Richland Library, COLUMBIA, SC, (LJ‘s 2001 Library of the Year) has been making steady, thoughtful progress toward transforming its library space for some time, even though the building is not yet designed. What it’s redesigning first is the design process itself. The goal: to activate the library anew.
As early as 2010, Richland executive director Melanie Huggins was planning to renovate the 200,000 square foot main library. She presented it as a challenge at LJ’s Design Institute in Greenville, SC, led by architect David Moore, then with Craig Gaulden Davis and now with McMillan Pazdan Smith Architecture. The focus was on economical, concrete solutions.
Since then, the project has expanded. Moore is still an integral part, now also working in tandem with designer Margaret Sullivan. In 2013, the county passed a $59 million referendum to “enhance and redefine” ten of its 11 branches. (The last is already state-of-the-art.) Richland plans to transform the Central Library, then roll the resulting concept out to the branches, including two new ones yet to be built. Each will host a series of community focus groups so customers can help craft plans.
Key to Richland’s vision is to turn the library into a “studio,” where the community is engaged in making as well as consuming, exploring ideas, practicing talents, taking risks, uncovering passions, and being innovative. This is much broader than the usual Maker space and includes five studio concepts: teen, career, arts and literature, media and technology, and education.
To help them think outside the library, Huggins, Sullivan, project coordinator (and 2013 LJ Mover & Shaker) Roberta Bibbins, and others came to New York City this February for a whirlwind tour of locations that exemplify these traits. Sites seen included BRIC House, a multidisciplinary arts and media center; NeueHouse, a coworking performance and event venue; Powerhouse Arena, a combination gallery, boutique, bookstore, and performance and events space; and the Children’s Museum of the Arts.
Huggins told LJ that one of her top takeaways from the trip is that “spaces for creating content [should] also include spaces for presenting content.”
This and other lessons will be folded into a framework for thinking about library space that is “about building spaces for people and not building spaces for things,” Bibbins said, in what could serve as an informal mantra for the process.
For each kind of studio, the Richland team asks themselves what are the outcomes, who is the audience, what kinds of activities happen here, what should it look and feel like, what are the self-directed activities, what are the assisted activities, and how would an individual spend an hour or a day here.
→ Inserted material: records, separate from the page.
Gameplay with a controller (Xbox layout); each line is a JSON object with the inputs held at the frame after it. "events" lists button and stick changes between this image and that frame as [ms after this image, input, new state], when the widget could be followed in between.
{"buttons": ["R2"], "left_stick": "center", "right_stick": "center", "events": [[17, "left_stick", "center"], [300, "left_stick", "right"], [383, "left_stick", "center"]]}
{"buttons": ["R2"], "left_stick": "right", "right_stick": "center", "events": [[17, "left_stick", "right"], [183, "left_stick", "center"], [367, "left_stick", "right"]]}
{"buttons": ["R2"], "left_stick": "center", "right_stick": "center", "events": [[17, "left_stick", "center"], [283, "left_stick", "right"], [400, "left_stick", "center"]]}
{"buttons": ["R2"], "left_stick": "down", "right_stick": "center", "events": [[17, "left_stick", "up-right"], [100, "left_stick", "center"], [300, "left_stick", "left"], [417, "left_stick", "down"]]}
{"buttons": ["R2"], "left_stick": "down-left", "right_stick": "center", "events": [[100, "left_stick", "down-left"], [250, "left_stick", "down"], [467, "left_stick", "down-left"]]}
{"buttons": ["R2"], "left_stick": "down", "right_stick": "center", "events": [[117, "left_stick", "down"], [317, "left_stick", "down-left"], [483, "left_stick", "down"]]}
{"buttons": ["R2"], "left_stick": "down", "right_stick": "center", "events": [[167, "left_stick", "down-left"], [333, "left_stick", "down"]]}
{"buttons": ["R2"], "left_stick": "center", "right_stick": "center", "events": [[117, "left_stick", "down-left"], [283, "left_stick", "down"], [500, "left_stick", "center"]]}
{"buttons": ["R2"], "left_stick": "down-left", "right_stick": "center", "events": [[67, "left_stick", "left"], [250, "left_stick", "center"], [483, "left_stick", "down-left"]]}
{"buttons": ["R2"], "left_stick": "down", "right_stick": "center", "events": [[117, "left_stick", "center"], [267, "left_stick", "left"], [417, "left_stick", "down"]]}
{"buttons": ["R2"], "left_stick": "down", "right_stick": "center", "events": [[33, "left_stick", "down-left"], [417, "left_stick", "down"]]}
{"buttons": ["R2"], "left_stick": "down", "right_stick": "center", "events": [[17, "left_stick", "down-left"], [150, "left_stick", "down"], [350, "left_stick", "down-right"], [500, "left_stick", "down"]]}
Each studio will be designed to engage with many different learning styles and to offer opportunities for socializing, for solitude, and for interactions with the collection and technology. The team even plans to apply the studio concept to staff workspaces.
Designing a new model
As catalysts for developing a nontraditional model, the library started with keywords: innovation, customization, adaptability, creativity, and interactivity. After considering conventional library spaces, users, and furnishings, the members evaluated each space and activity against how it met their goals and their communities’ and examined the needs of different populations to create new user profiles and a new service model, which in turn will drive space design.
The key, said Huggins, is to make sure that each choice is tied back to the library mission.
“It’s about creating the conditions that promote the activities that are timeless, even though the tools are not,” explained Sullivan. While libraries were once designed to last for 20 years, to accommodate those perpetually evolving tools, Sullivan’s goal for Richland is subtly yet crucially different. The goal, she says, is a building that “will grow for 20 years.”